Uma das consequências da liberdade de expressão é justamente a polarização das idéias. Afinal, para ser notado, para ter um perfil, um ideal, não se tem receita pronta, devemos escolher um polo. É melhor deixar cada um escrever como quer, pois a ideologia é somente uma faceta da realidade. A menos significante. Quantos destes "conversores de homossexuais" estarão dispostos a levar um padre a um homossexual? O que falta mesmo na sociedade brasileira são pessoas que transformem palavras em ações. Ou que ao menos usem as palavras não para ditar ordens sociais, mas como forma de entretenimento, ou, mais importante, de inspiração.

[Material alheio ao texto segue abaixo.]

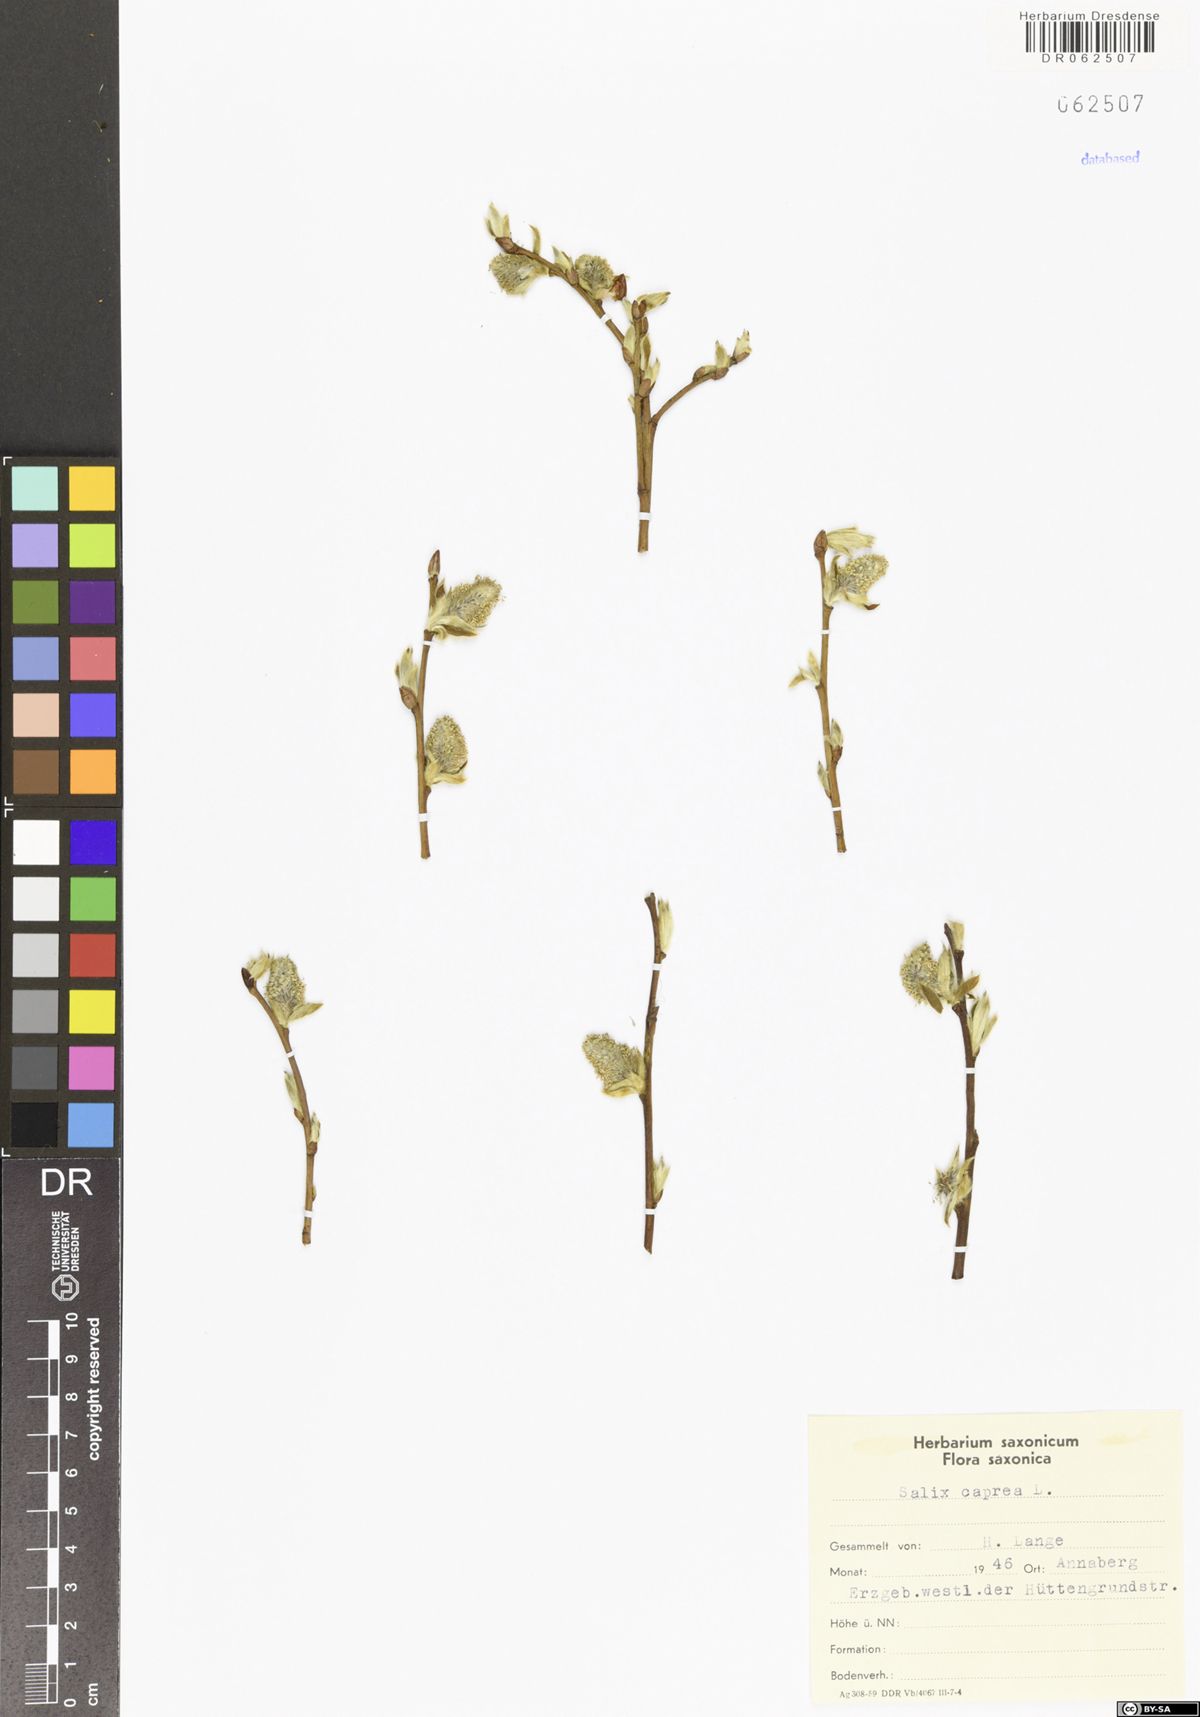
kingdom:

Quantos romances e histórias bonitas não me inspiraram ou me levaram a horas mágicas? PS: Acho que mais um fator que influi é que a sociedade brasileira é dominada em todos níveis por um pensamento reciclado da geração pós-ditadura... Naturalmente, daí os jovens irem para a direção contrária. Sucesso com sua jornada das palavras para a ação!
Que maravilha! Tocou no cerne do problema. Temos uma classe de intelectuais presos no século passado, usando o velhíssimo jargão, jumentícios, apaixonados, agarrados no atraso - não dá para entender. Quando vejo isso perco a esperança.